Sam Gilliam
Born 1933, Tupelo, Mississippi
Died 2022, Washington D.C.
Sam Gilliam was one of the great innovators of Post-War American Art and a leading member of what has come to be known as the Washington Color School. Born in Tupelo, Mississippi, Gilliam was raised in Louisville, Kentucky. He served in the United States Army for two years, stationed in Japan. In 1962 Gilliam moved to Washington, D.C., where he lived and worked for the rest of his life.
Throughout his career, Gilliam’s lyrical abstractions were inspired and drawn from many sources, including poetry and music. The improvisatory nature of jazz often seems fused into his works, with their rich variety of forms, shapes, moods, and materials. By the mid- to late 1960s Gilliam had begun to challenge the conventional boundaries of painting beyond the age-old traditions of applying paints on to a canvas stretched across a shallow support. Shunning the idea of pure colors and pristine, monochromatic surfaces, Gilliam’s works became more layered and textured. The title of his work on view, Recitals, has clear associations with music and live performance. Its composition and rich patterning may also recall the patchwork and quilting that were part of his childhood.
Gilliam collaborated with several master printers and fine art publishers during his career, which offered him an opportunity to explore a range of new techniques and materials.

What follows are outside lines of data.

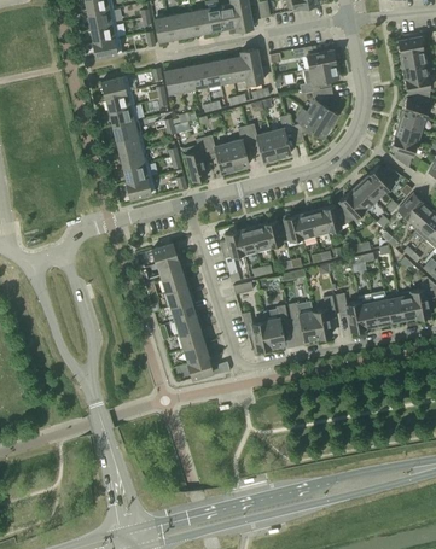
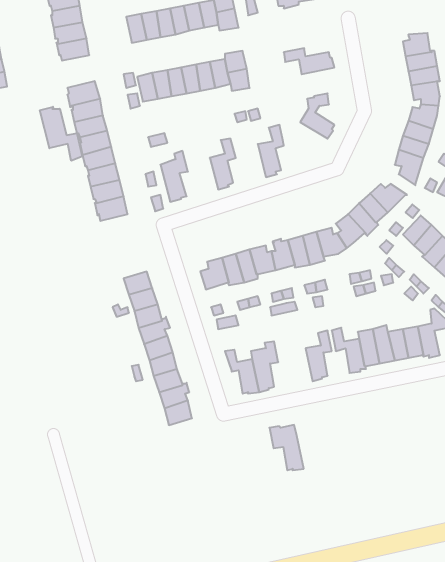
building: [300,63,338,93] -> none
building: none -> [40,107,82,161]
building: [291,111,331,144] -> none
building: [245,123,277,162] -> none
building: [203,134,234,173] -> none
building: [287,300,318,340] -> [269,425,304,470]

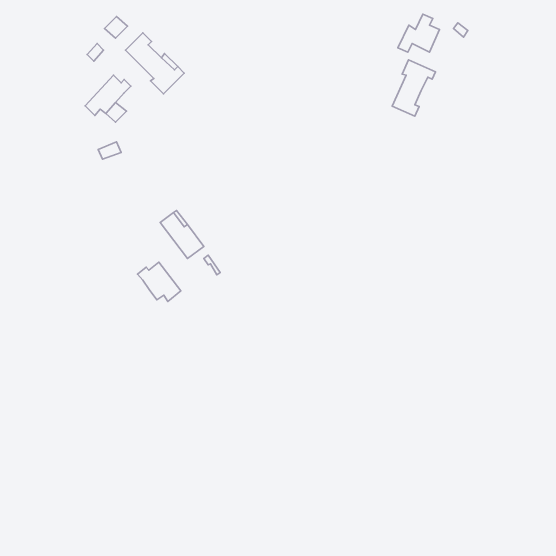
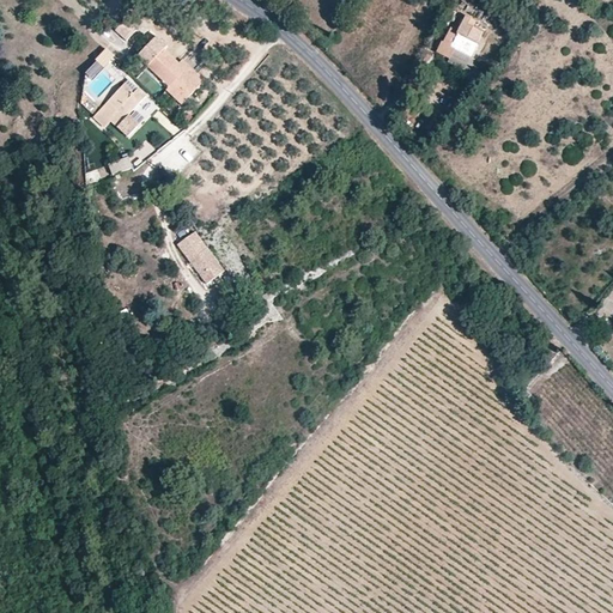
building: [392,60,435,116] -> none
building: [138,262,181,301] -> none

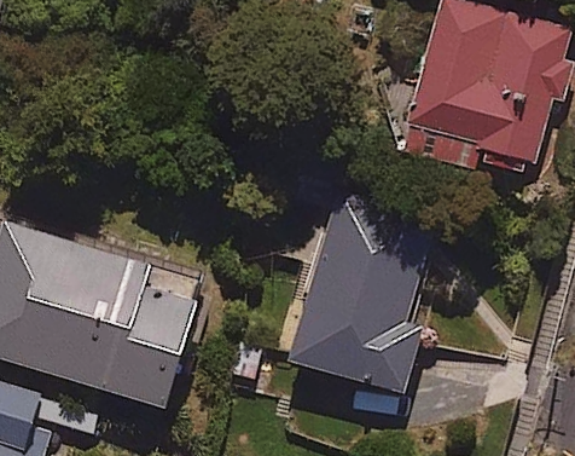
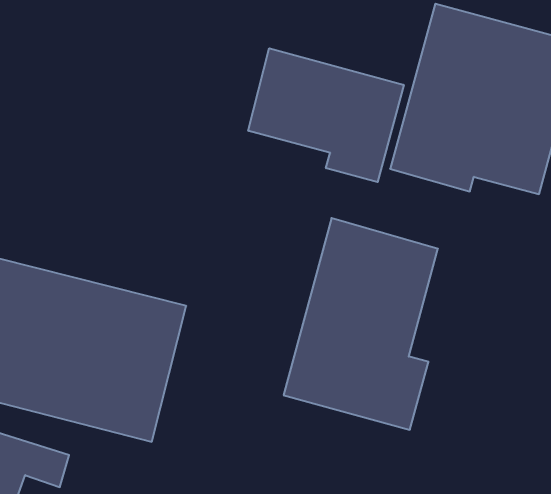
building: none -> [248,48,404,182]

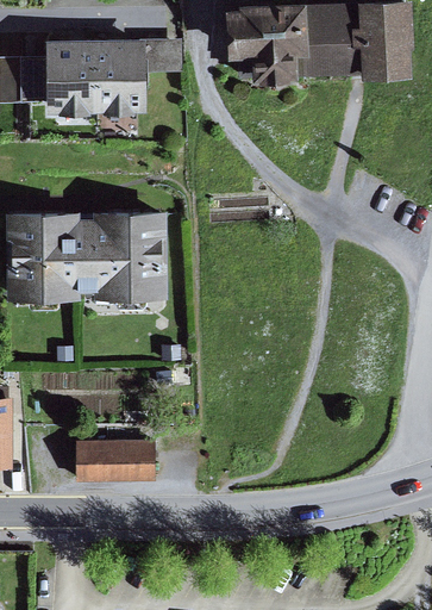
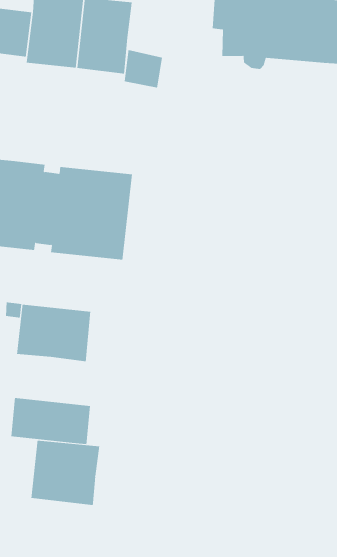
building: [145,43,181,77] -> [124,50,163,88]
building: none -> [16,304,91,362]
building: none -> [31,440,100,506]

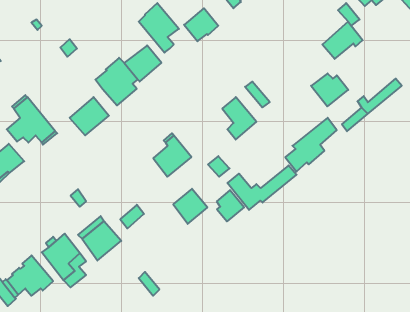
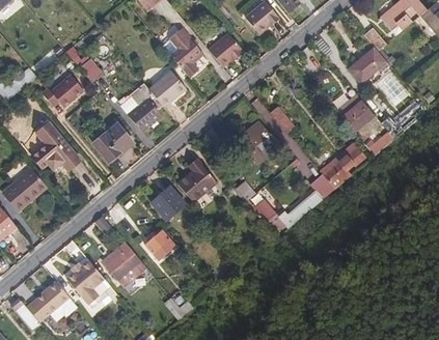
building: none -> [42,75,83,107]
building: [173,189,207,224] -> [150,186,185,221]
building: [217,190,244,221] -> none

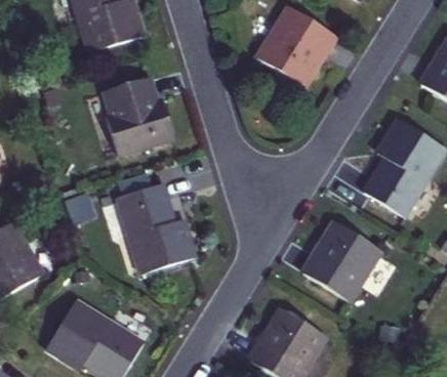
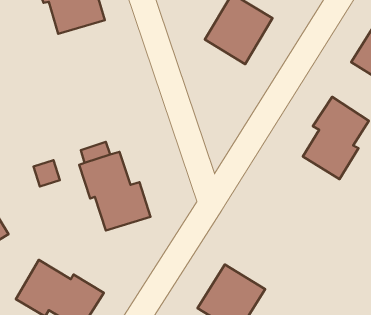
building: [103,78,175,156] -> none
building: [300,220,380,300] -> none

He created Recitals with the Tandem Press at the University of Wisconsin, as a special, editioned work for the NAACP.
In addition to innumerable awards and honors, Gilliam’s work is included in over fifty public collections. Among these the Musée d’Art Moderne de la Ville de Paris, Tate Modern, London, the Museum of Modern Art and The Metropolitan Museum of Art in New York, and the Art Institute of Chicago.